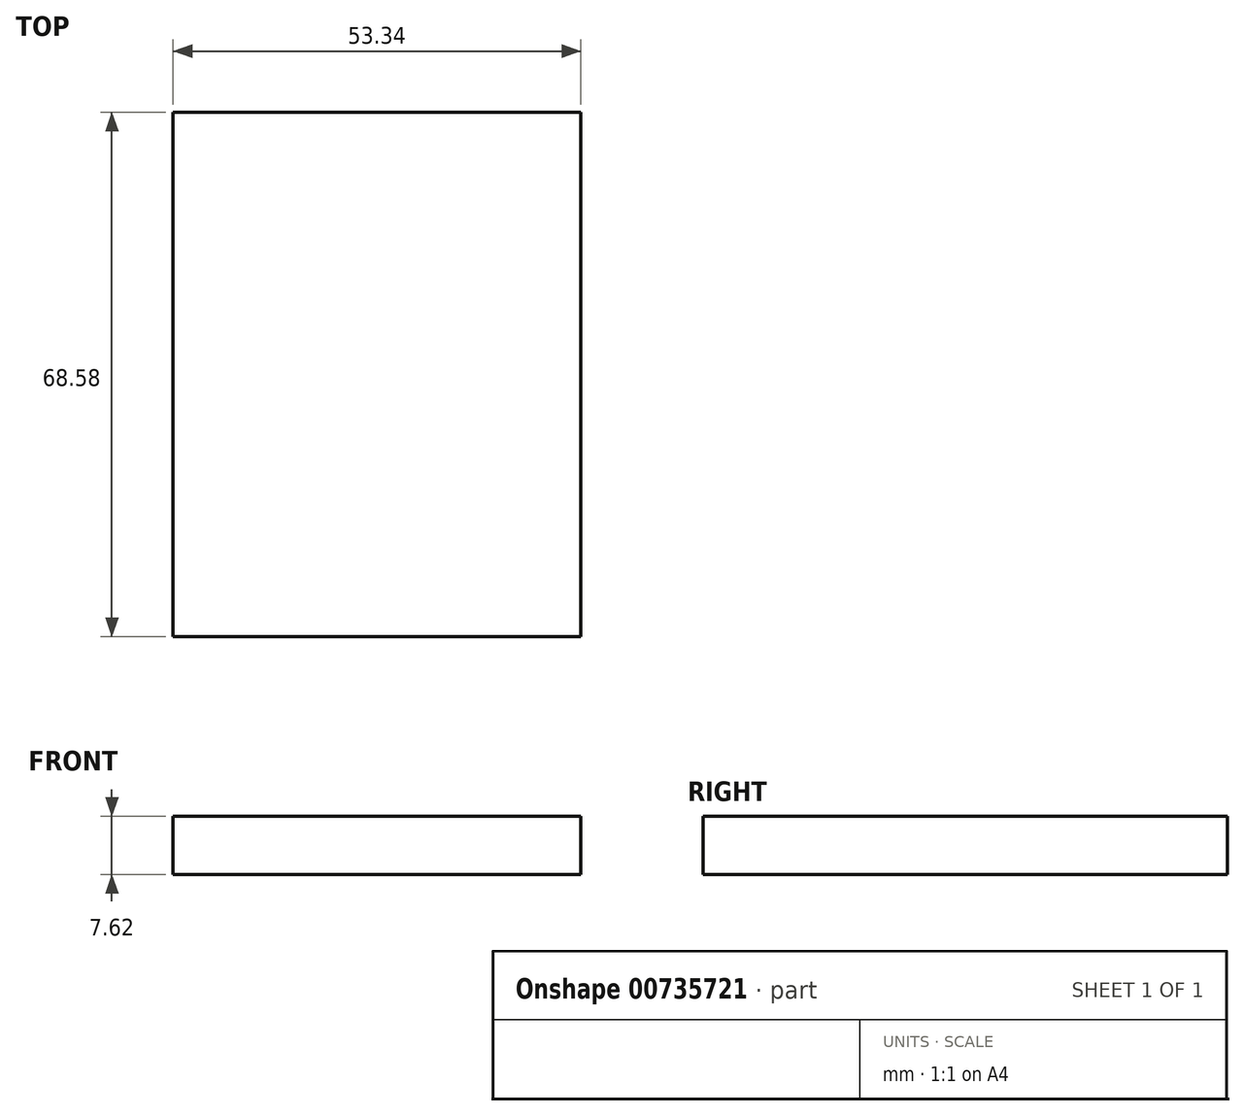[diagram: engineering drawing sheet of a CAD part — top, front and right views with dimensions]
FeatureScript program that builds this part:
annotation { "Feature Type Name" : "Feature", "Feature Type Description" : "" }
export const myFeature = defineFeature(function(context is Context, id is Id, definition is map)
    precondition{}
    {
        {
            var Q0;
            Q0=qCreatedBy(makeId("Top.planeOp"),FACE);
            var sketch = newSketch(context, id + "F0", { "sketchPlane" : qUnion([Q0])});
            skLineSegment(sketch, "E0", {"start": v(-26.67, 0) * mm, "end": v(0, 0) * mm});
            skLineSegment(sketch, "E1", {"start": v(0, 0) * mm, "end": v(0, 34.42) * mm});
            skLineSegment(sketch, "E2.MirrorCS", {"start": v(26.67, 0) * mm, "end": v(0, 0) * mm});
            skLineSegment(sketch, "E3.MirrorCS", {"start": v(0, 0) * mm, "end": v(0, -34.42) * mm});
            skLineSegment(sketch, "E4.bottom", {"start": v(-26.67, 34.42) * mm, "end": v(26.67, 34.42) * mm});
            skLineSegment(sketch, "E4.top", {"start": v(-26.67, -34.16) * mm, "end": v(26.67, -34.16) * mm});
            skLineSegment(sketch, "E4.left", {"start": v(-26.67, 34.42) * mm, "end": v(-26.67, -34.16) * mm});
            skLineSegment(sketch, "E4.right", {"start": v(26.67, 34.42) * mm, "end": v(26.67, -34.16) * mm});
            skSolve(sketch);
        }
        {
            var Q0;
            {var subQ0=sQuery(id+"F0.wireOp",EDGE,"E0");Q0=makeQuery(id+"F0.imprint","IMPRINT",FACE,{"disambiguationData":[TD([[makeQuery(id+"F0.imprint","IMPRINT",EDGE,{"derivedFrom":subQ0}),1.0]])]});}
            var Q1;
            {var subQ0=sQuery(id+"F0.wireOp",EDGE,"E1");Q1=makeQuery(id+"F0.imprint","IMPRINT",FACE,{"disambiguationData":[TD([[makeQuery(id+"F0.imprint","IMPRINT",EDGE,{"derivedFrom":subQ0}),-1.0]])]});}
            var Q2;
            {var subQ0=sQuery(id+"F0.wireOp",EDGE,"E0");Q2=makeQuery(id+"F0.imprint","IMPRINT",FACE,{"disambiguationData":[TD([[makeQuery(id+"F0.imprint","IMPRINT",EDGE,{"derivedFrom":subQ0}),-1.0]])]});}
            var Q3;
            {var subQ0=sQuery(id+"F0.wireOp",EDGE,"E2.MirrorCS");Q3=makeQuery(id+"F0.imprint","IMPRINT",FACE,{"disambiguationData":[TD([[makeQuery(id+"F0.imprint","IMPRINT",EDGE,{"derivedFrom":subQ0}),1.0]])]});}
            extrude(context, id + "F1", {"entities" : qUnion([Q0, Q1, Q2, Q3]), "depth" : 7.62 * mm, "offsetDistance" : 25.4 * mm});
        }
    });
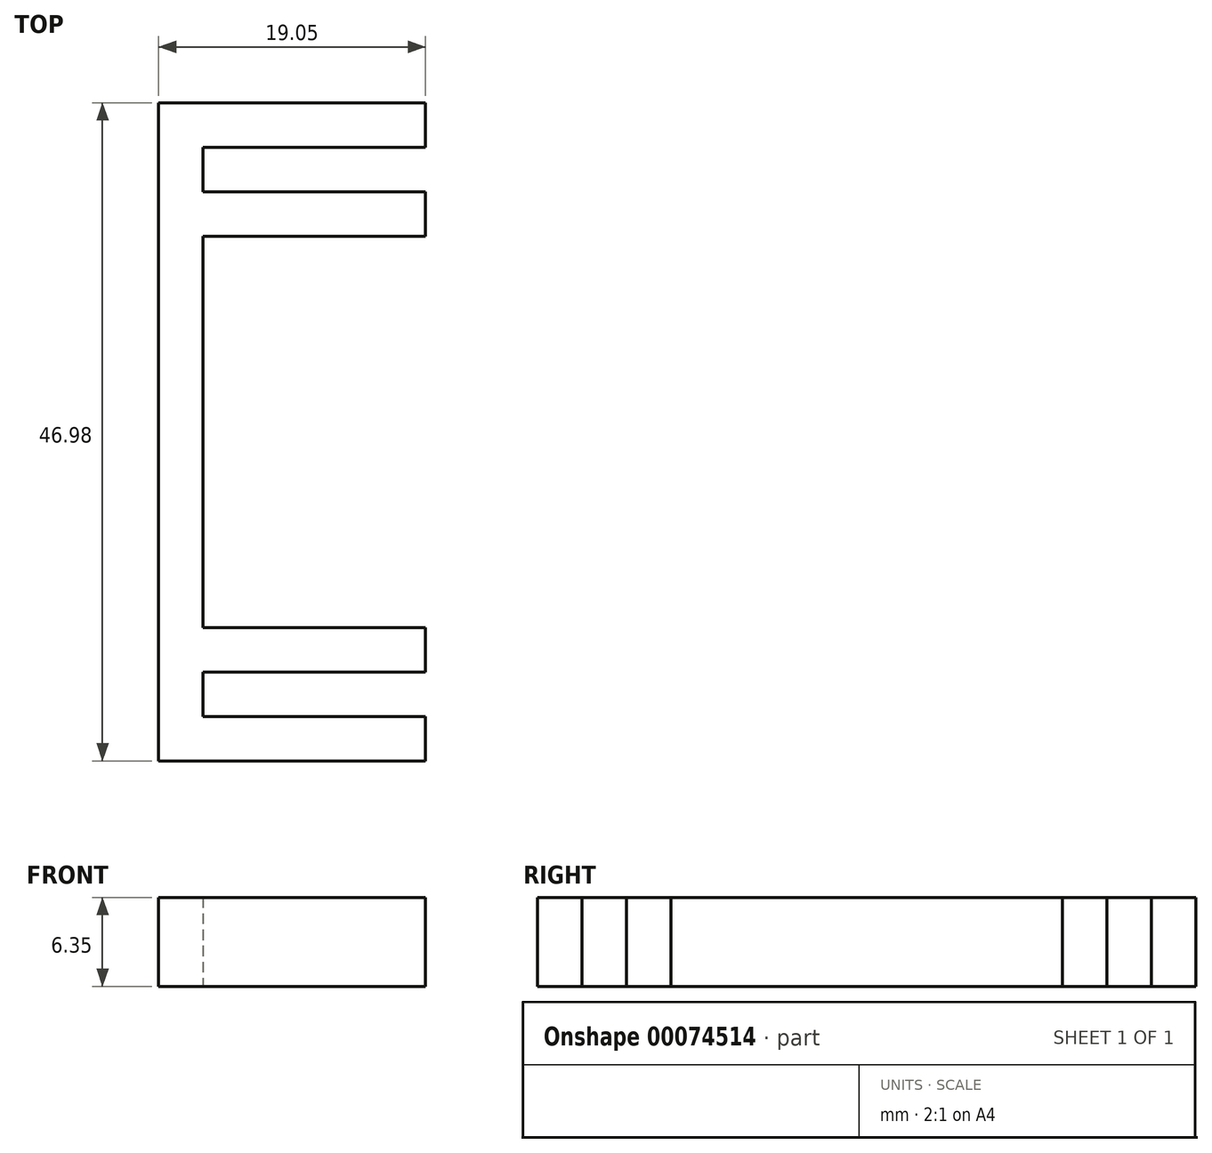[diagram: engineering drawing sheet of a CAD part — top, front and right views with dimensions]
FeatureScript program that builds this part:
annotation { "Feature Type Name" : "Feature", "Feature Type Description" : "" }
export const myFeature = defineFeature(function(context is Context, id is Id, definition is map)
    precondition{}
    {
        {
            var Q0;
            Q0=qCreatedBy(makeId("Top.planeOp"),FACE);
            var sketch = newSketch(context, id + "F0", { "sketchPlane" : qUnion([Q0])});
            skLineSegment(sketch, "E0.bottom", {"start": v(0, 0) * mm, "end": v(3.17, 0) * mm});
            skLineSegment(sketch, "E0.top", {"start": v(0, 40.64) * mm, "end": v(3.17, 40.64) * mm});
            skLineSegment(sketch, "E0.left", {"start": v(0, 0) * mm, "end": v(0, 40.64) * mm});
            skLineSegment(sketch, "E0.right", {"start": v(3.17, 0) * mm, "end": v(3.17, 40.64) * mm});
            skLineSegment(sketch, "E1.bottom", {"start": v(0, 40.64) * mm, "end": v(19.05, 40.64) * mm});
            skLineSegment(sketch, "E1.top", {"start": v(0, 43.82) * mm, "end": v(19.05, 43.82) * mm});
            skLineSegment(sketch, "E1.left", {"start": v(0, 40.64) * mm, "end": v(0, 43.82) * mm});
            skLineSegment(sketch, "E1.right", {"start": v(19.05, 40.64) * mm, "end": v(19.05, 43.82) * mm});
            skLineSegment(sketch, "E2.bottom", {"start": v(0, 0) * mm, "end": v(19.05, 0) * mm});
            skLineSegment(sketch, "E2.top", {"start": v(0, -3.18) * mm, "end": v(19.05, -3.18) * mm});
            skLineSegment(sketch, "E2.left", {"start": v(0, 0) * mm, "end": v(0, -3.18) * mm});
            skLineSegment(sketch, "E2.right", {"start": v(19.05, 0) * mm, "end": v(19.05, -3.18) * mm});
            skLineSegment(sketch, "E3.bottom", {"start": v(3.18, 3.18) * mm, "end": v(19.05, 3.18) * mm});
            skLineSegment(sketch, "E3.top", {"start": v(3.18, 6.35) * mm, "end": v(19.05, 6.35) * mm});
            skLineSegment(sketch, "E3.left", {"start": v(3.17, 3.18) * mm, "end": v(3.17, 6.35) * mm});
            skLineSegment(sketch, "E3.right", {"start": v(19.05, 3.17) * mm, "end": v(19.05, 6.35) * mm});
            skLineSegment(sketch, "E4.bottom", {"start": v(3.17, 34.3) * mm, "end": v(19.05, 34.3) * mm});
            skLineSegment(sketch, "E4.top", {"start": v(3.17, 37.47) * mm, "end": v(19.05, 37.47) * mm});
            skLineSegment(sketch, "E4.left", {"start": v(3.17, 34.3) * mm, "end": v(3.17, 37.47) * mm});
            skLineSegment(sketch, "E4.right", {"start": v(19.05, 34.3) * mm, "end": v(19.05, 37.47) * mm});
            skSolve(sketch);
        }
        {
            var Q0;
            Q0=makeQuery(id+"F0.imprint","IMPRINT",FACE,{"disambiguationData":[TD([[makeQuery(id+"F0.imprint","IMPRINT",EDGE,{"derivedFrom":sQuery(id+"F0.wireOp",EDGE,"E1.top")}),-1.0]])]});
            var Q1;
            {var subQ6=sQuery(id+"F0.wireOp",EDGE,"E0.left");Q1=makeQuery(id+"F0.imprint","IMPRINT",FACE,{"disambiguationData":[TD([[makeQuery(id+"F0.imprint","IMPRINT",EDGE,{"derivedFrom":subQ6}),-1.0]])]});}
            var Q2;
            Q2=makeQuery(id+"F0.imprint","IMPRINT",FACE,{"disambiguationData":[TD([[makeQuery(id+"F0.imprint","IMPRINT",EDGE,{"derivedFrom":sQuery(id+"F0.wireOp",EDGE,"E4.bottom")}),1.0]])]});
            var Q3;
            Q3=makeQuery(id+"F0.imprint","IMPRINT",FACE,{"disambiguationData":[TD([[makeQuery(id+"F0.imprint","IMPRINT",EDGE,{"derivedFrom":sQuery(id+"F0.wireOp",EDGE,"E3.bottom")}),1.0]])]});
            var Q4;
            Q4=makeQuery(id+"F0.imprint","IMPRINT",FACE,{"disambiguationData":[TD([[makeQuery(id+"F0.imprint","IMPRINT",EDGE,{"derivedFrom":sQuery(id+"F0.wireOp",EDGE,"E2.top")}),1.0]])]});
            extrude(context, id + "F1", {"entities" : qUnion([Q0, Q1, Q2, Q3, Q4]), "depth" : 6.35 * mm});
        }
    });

^^^^^^^^

» Objective
Extract every line of the records above verbatim, character for character, and omit the picture.

» Solution to this exercise
[diagram: engineering drawing sheet of a CAD part — top, front and right views with dimensions]
FeatureScript program that builds this part:
annotation { "Feature Type Name" : "Feature", "Feature Type Description" : "" }
export const myFeature = defineFeature(function(context is Context, id is Id, definition is map)
    precondition{}
    {
        {
            var Q0;
            Q0=qCreatedBy(makeId("Top.planeOp"),FACE);
            var sketch = newSketch(context, id + "F0", { "sketchPlane" : qUnion([Q0])});
            skLineSegment(sketch, "E0", {"start": v(-26.67, 0) * mm, "end": v(0, 0) * mm});
            skLineSegment(sketch, "E1", {"start": v(0, 0) * mm, "end": v(0, 34.42) * mm});
            skLineSegment(sketch, "E2.MirrorCS", {"start": v(26.67, 0) * mm, "end": v(0, 0) * mm});
            skLineSegment(sketch, "E3.MirrorCS", {"start": v(0, 0) * mm, "end": v(0, -34.42) * mm});
            skLineSegment(sketch, "E4.bottom", {"start": v(-26.67, 34.42) * mm, "end": v(26.67, 34.42) * mm});
            skLineSegment(sketch, "E4.top", {"start": v(-26.67, -34.16) * mm, "end": v(26.67, -34.16) * mm});
            skLineSegment(sketch, "E4.left", {"start": v(-26.67, 34.42) * mm, "end": v(-26.67, -34.16) * mm});
            skLineSegment(sketch, "E4.right", {"start": v(26.67, 34.42) * mm, "end": v(26.67, -34.16) * mm});
            skSolve(sketch);
        }
        {
            var Q0;
            {var subQ0=sQuery(id+"F0.wireOp",EDGE,"E0");Q0=makeQuery(id+"F0.imprint","IMPRINT",FACE,{"disambiguationData":[TD([[makeQuery(id+"F0.imprint","IMPRINT",EDGE,{"derivedFrom":subQ0}),1.0]])]});}
            var Q1;
            {var subQ0=sQuery(id+"F0.wireOp",EDGE,"E1");Q1=makeQuery(id+"F0.imprint","IMPRINT",FACE,{"disambiguationData":[TD([[makeQuery(id+"F0.imprint","IMPRINT",EDGE,{"derivedFrom":subQ0}),-1.0]])]});}
            var Q2;
            {var subQ0=sQuery(id+"F0.wireOp",EDGE,"E0");Q2=makeQuery(id+"F0.imprint","IMPRINT",FACE,{"disambiguationData":[TD([[makeQuery(id+"F0.imprint","IMPRINT",EDGE,{"derivedFrom":subQ0}),-1.0]])]});}
            var Q3;
            {var subQ0=sQuery(id+"F0.wireOp",EDGE,"E2.MirrorCS");Q3=makeQuery(id+"F0.imprint","IMPRINT",FACE,{"disambiguationData":[TD([[makeQuery(id+"F0.imprint","IMPRINT",EDGE,{"derivedFrom":subQ0}),1.0]])]});}
            extrude(context, id + "F1", {"entities" : qUnion([Q0, Q1, Q2, Q3]), "depth" : 7.62 * mm, "offsetDistance" : 25.4 * mm});
        }
    });
[diagram: engineering drawing sheet of a CAD part — top, front and right views with dimensions]
FeatureScript program that builds this part:
annotation { "Feature Type Name" : "Feature", "Feature Type Description" : "" }
export const myFeature = defineFeature(function(context is Context, id is Id, definition is map)
    precondition{}
    {
        {
            var Q0;
            Q0=qCreatedBy(makeId("Top.planeOp"),FACE);
            var sketch = newSketch(context, id + "F0", { "sketchPlane" : qUnion([Q0])});
            skLineSegment(sketch, "E0.bottom", {"start": v(0, 0) * mm, "end": v(3.17, 0) * mm});
            skLineSegment(sketch, "E0.top", {"start": v(0, 40.64) * mm, "end": v(3.17, 40.64) * mm});
            skLineSegment(sketch, "E0.left", {"start": v(0, 0) * mm, "end": v(0, 40.64) * mm});
            skLineSegment(sketch, "E0.right", {"start": v(3.17, 0) * mm, "end": v(3.17, 40.64) * mm});
            skLineSegment(sketch, "E1.bottom", {"start": v(0, 40.64) * mm, "end": v(19.05, 40.64) * mm});
            skLineSegment(sketch, "E1.top", {"start": v(0, 43.82) * mm, "end": v(19.05, 43.82) * mm});
            skLineSegment(sketch, "E1.left", {"start": v(0, 40.64) * mm, "end": v(0, 43.82) * mm});
            skLineSegment(sketch, "E1.right", {"start": v(19.05, 40.64) * mm, "end": v(19.05, 43.82) * mm});
            skLineSegment(sketch, "E2.bottom", {"start": v(0, 0) * mm, "end": v(19.05, 0) * mm});
            skLineSegment(sketch, "E2.top", {"start": v(0, -3.18) * mm, "end": v(19.05, -3.18) * mm});
            skLineSegment(sketch, "E2.left", {"start": v(0, 0) * mm, "end": v(0, -3.18) * mm});
            skLineSegment(sketch, "E2.right", {"start": v(19.05, 0) * mm, "end": v(19.05, -3.18) * mm});
            skLineSegment(sketch, "E3.bottom", {"start": v(3.18, 3.18) * mm, "end": v(19.05, 3.18) * mm});
            skLineSegment(sketch, "E3.top", {"start": v(3.18, 6.35) * mm, "end": v(19.05, 6.35) * mm});
            skLineSegment(sketch, "E3.left", {"start": v(3.17, 3.18) * mm, "end": v(3.17, 6.35) * mm});
            skLineSegment(sketch, "E3.right", {"start": v(19.05, 3.17) * mm, "end": v(19.05, 6.35) * mm});
            skLineSegment(sketch, "E4.bottom", {"start": v(3.17, 34.3) * mm, "end": v(19.05, 34.3) * mm});
            skLineSegment(sketch, "E4.top", {"start": v(3.17, 37.47) * mm, "end": v(19.05, 37.47) * mm});
            skLineSegment(sketch, "E4.left", {"start": v(3.17, 34.3) * mm, "end": v(3.17, 37.47) * mm});
            skLineSegment(sketch, "E4.right", {"start": v(19.05, 34.3) * mm, "end": v(19.05, 37.47) * mm});
            skSolve(sketch);
        }
        {
            var Q0;
            Q0=makeQuery(id+"F0.imprint","IMPRINT",FACE,{"disambiguationData":[TD([[makeQuery(id+"F0.imprint","IMPRINT",EDGE,{"derivedFrom":sQuery(id+"F0.wireOp",EDGE,"E1.top")}),-1.0]])]});
            var Q1;
            {var subQ6=sQuery(id+"F0.wireOp",EDGE,"E0.left");Q1=makeQuery(id+"F0.imprint","IMPRINT",FACE,{"disambiguationData":[TD([[makeQuery(id+"F0.imprint","IMPRINT",EDGE,{"derivedFrom":subQ6}),-1.0]])]});}
            var Q2;
            Q2=makeQuery(id+"F0.imprint","IMPRINT",FACE,{"disambiguationData":[TD([[makeQuery(id+"F0.imprint","IMPRINT",EDGE,{"derivedFrom":sQuery(id+"F0.wireOp",EDGE,"E4.bottom")}),1.0]])]});
            var Q3;
            Q3=makeQuery(id+"F0.imprint","IMPRINT",FACE,{"disambiguationData":[TD([[makeQuery(id+"F0.imprint","IMPRINT",EDGE,{"derivedFrom":sQuery(id+"F0.wireOp",EDGE,"E3.bottom")}),1.0]])]});
            var Q4;
            Q4=makeQuery(id+"F0.imprint","IMPRINT",FACE,{"disambiguationData":[TD([[makeQuery(id+"F0.imprint","IMPRINT",EDGE,{"derivedFrom":sQuery(id+"F0.wireOp",EDGE,"E2.top")}),1.0]])]});
            extrude(context, id + "F1", {"entities" : qUnion([Q0, Q1, Q2, Q3, Q4]), "depth" : 6.35 * mm});
        }
    });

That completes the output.